## [TASK OBJECTIVE]
Please write out, word for word, the passage of the rear caliper guide pin thread below that starts with "The tapering is not" and ends after "caused by wear.".
-- SELECTED TEXT follows --
# Two Different Rear Caliper Guide Pins?



## archimense (Dec 10, 2002)

I have a MKIV with OEM brakes.
I was cleaning the guide pins in my rear calipers and I noticed that top and bottom pins are different. The top pin is slightly tapered and the bottom pin is not tapered. This causes the top pin to have some side to side movement.
I asked the parts monkey at the VW dealership and he only had one part number listed for individual guide pins. So if you can only buy them individually, and there is only one type, why do I have different ones top and bottom?
WTF?
Thanks.


----------



## phatvw (Aug 29, 2001)

*Re: Two Different Rear Caliper Guide Pins? (archimense)*


_Quote, originally posted by *archimense* »_I have a MKIV with OEM brakes.
I was cleaning the guide pins in my rear calipers and I noticed that top and bottom pins are different. The top pin is slightly tapered and the bottom pin is not tapered. This causes the top pin to have some side to side movement.
I asked the parts monkey at the VW dealership and he only had one part number listed for individual guide pins. So if you can only buy them individually, and there is only one type, why do I have different ones top and bottom?
WTF?
Thanks.









Maybe one of the pins is wearing unevenly? Does it look the same on the left and right calipers?


----------



## archimense (Dec 10, 2002)

The tapering is not due to wear. The tapering is the same of both upper and lower pins on both rear calipers.
Plus the tapering is is three seperate segments on the pin. So I don't think it can be caused by wear.


----------



## archimense (Dec 10, 2002)

bump


----------
-- SELECTED TEXT concluded --
-- DATASET CONTENT follows --
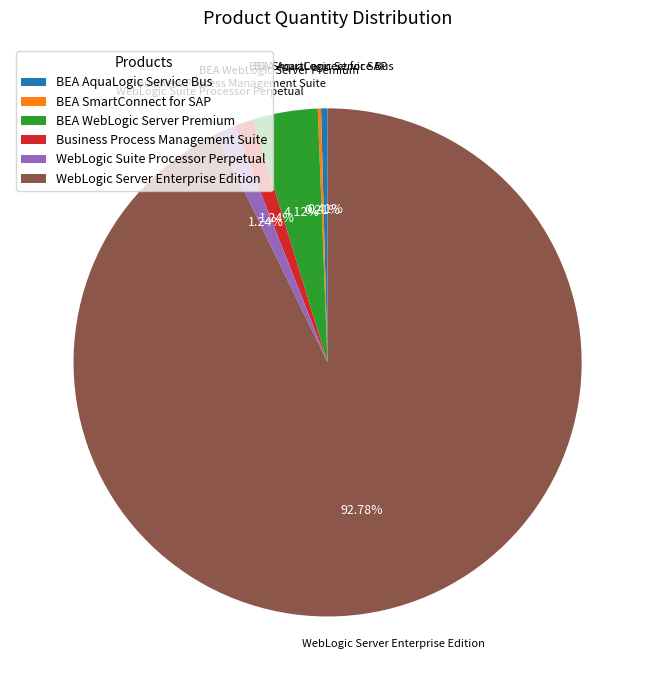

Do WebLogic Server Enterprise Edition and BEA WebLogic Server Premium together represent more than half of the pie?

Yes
-- DATASET CONTENT concluded --
-- DATASET CONTENT follows --
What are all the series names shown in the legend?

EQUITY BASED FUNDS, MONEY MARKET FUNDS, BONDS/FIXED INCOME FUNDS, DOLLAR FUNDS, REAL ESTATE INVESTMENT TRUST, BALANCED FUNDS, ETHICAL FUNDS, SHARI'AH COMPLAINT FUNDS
-- DATASET CONTENT concluded --
## [THE COMPLETED TASK]
The tapering is not due to wear. The tapering is the same of both upper and lower pins on both rear calipers.
Plus the tapering is is three seperate segments on the pin. So I don't think it can be caused by wear.